> WHAT YOU ARE ASKED TO DO:
Output the stretch from "DocketNumber: No. 57870-2" through "for further proceedings." in the salmon fishing regulation opinion below, copied verbatim.

> SOURCE EXTRACT:
>>>
DocketNumber: No. 57870-2
Judges: Dolliver, Durham
Filed Date: 7/23/1992
Status: Precedential
Modified Date: 10/19/2024
In this case, we are asked to determine the appropriate standard of review for agency rules under the new Administrative Procedure Act (APA), RCW 34.05. Neah Bay Chamber of Commerce and three of its members (Neah Bay) appeal directly from a trial court order upholding Department of Fisheries' (Department) regulations regarding salmon sport fishing. Neah Bay claims that certain regulations involving the geographic designation of the area are irrational, and should be overturned. We reverse the trial court and remand for further proceedings.
The Department's regulations divide the coastal waters of Washington, including the Strait of Juan de Fuca and Puget Sound, into 13 "catch record" areas and several sub-areas. See WAC 220-47-307, 220-56-190. Areas 1, 2, and 3 are along the Pacific Coast, extending from the Columbia River to Cape Alava. Area 4 extends north from Cape Alava to Cape Flattery, and then east to the Sekiu River. Areas 5 and 6 extend from the Sekiu River to Port Townsend. See appendix (map). The remaining areas are not relevant here.
<<<
> THE DATA:
>>>
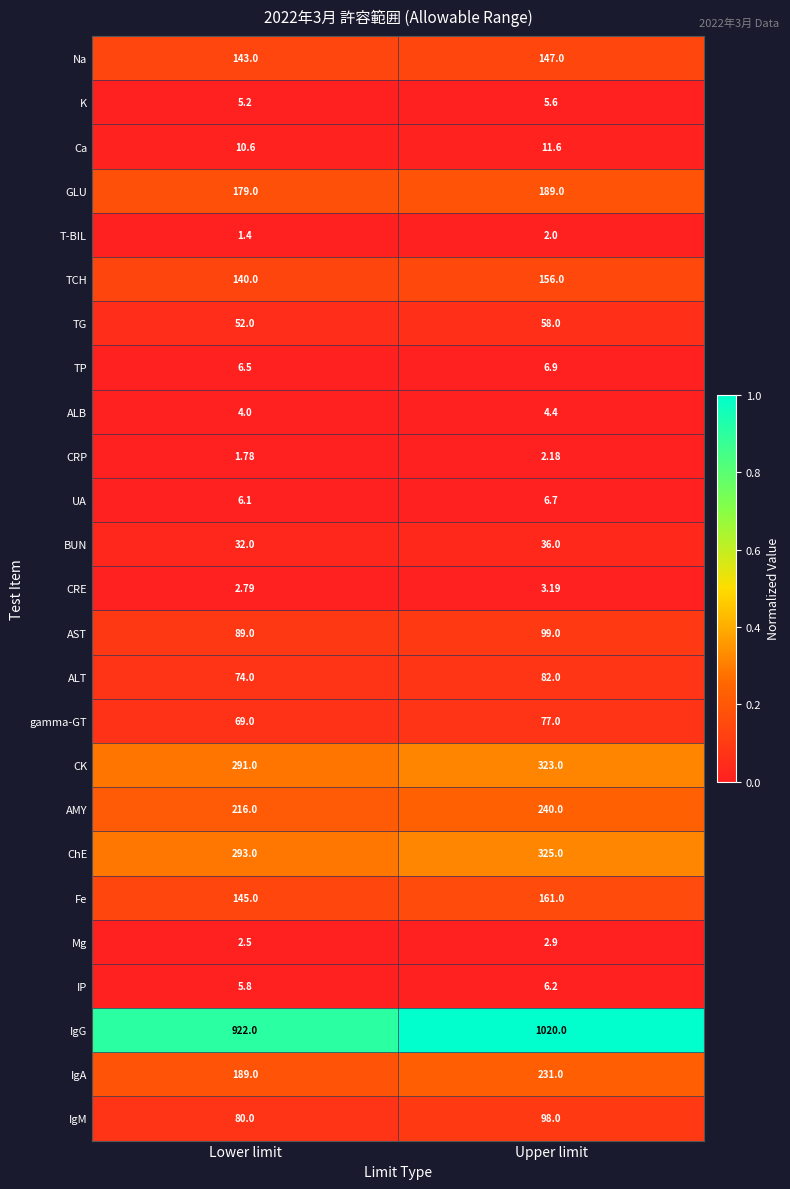

At which label is Mg closest to 2?

Lower limit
<<<
> EXERCISE RESPONSE:
DocketNumber: No. 57870-2
Judges: Dolliver, Durham
Filed Date: 7/23/1992
Status: Precedential
Modified Date: 10/19/2024
In this case, we are asked to determine the appropriate standard of review for agency rules under the new Administrative Procedure Act (APA), RCW 34.05. Neah Bay Chamber of Commerce and three of its members (Neah Bay) appeal directly from a trial court order upholding Department of Fisheries' (Department) regulations regarding salmon sport fishing. Neah Bay claims that certain regulations involving the geographic designation of the area are irrational, and should be overturned. We reverse the trial court and remand for further proceedings.